3. Proposed approach
In this article, we present a method for classifying sentiments from text data in the EmoHD
[5] health dataset. The EmoHD dataset is composed of 4,202 text samples from eight disease
classes and six emotion classes, collected from various online sources. Our approach, as shown
in figure 1, involves several steps: first, we pre-process the data to improve the classification.
As the EmoHD dataset is unbalanced, we then perform resampling to balance the data. Finally,
we classify emotions by experimenting with three methods: CNN, GRU, and ZSL.


Figure 1: Sentiment classification and analysis on imbalanced Health-Related textual data framework


3.1. Data preprocessing
To classify the text data in the EmoHD database, it is necessary to perform a series of pre-
processing steps to remove any noise present in the data and improve the classification accuracy.

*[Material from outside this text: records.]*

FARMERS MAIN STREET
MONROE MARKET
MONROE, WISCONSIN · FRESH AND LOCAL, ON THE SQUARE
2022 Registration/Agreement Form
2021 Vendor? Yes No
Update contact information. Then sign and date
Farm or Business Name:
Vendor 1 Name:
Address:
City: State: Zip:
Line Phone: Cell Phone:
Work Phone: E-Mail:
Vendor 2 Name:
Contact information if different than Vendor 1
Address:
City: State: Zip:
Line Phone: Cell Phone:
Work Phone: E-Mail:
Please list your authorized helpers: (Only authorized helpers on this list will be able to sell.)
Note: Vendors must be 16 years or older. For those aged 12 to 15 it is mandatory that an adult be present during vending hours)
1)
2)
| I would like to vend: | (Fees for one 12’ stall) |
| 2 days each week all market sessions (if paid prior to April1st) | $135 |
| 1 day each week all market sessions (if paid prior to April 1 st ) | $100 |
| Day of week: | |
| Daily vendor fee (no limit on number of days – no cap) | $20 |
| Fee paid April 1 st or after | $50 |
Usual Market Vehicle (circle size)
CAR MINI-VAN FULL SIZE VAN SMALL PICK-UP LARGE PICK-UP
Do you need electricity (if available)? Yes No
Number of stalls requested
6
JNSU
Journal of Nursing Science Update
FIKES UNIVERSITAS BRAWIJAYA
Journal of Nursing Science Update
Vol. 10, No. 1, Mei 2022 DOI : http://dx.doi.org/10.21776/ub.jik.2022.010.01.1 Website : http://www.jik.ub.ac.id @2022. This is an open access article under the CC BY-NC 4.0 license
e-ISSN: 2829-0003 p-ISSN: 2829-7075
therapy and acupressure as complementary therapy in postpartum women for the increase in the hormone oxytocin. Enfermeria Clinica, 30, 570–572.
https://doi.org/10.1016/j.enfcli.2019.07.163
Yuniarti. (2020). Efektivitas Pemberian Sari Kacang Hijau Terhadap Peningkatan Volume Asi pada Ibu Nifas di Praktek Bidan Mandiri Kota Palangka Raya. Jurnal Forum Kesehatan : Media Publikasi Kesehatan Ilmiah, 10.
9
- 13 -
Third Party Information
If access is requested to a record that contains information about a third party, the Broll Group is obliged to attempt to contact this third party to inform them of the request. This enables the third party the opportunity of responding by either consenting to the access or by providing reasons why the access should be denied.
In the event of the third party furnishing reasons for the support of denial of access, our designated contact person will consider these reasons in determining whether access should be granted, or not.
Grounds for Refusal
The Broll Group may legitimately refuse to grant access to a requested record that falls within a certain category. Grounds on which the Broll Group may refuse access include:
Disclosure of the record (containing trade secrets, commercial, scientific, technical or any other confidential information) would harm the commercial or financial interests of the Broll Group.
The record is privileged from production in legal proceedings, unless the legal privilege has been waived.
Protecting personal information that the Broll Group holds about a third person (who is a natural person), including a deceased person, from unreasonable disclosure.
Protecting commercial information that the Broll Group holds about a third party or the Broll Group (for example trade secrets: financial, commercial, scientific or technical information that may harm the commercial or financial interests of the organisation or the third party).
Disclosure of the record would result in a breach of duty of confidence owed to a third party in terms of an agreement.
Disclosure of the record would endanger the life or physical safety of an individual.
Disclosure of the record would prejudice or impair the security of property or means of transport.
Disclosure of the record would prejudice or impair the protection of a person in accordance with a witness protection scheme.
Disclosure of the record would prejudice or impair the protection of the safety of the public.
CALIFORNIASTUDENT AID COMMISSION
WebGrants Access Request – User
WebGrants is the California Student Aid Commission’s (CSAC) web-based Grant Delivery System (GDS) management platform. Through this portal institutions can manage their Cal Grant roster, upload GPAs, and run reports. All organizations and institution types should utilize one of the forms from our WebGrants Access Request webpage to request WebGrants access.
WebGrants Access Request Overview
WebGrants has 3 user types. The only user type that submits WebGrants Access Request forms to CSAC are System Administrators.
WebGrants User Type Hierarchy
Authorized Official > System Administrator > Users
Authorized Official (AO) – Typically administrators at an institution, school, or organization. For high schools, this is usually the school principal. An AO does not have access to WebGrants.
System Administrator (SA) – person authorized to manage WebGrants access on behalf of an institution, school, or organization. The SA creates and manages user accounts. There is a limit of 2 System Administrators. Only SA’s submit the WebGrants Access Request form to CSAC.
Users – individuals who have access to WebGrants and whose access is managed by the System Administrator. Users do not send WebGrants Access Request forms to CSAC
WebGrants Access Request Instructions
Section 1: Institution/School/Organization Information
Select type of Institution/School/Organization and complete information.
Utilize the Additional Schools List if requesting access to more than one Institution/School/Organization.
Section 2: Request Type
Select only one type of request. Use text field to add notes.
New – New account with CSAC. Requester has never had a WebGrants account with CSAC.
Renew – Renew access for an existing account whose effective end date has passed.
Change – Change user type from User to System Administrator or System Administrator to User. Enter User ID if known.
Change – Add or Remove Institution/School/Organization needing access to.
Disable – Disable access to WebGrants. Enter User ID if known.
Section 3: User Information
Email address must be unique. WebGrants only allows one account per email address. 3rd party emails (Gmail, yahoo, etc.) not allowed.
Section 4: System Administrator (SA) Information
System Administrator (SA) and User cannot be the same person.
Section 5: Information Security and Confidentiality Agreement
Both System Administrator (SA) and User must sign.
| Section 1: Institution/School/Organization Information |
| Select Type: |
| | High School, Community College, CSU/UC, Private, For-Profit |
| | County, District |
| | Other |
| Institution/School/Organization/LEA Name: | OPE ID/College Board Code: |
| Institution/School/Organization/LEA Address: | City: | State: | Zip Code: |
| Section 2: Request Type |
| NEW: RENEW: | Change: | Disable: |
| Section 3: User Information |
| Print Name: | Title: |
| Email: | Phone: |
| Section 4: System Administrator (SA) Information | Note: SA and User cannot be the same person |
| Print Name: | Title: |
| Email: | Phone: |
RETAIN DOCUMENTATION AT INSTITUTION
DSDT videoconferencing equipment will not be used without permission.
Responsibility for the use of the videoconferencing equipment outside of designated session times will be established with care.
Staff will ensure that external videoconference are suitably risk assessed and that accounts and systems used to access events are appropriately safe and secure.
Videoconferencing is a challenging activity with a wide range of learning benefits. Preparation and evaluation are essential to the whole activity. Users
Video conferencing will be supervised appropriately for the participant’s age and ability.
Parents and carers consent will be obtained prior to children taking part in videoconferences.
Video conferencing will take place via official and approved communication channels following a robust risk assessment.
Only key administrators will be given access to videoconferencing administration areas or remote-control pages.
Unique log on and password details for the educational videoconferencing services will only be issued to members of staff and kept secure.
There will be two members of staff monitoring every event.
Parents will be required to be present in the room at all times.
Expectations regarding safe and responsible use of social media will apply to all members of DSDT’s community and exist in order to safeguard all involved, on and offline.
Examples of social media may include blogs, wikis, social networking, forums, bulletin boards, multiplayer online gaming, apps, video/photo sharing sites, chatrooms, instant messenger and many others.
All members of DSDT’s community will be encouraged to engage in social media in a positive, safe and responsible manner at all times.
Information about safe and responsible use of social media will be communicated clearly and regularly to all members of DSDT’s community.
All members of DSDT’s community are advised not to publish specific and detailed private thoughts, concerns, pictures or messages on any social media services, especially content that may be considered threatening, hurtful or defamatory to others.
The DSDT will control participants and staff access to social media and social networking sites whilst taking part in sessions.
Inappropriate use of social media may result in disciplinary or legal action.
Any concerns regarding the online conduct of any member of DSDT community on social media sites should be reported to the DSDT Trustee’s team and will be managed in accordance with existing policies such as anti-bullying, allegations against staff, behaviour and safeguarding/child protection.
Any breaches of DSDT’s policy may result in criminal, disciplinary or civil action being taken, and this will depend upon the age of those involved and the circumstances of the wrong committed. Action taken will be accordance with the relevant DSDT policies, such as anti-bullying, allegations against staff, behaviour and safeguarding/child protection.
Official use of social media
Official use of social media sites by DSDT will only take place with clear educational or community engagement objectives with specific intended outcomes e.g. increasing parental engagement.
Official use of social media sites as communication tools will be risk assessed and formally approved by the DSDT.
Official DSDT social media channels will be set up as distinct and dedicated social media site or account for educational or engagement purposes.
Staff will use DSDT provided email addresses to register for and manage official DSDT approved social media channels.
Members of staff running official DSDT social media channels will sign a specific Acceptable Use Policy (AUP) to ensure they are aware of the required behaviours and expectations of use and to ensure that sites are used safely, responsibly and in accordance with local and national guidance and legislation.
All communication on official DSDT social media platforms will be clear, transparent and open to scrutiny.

The main steps included are:
    • Lowercase conversion:
      Converting all terms to lowercase is necessary to avoid duplicates, as even though the
      meaning of words such as "Health" and "health" are the same, they are treated as separate
      lexical units if they are in different cases.
    • Removal of punctuation:
      Removing all punctuations from the text that do not provide any useful information is a
      process that helps to improve the performance of data classification.
    • Remove stop words: These are words that are very common in the language being
      studied but do not provide any informative value for understanding the "meaning" of a
      document or corpus, so they are removed.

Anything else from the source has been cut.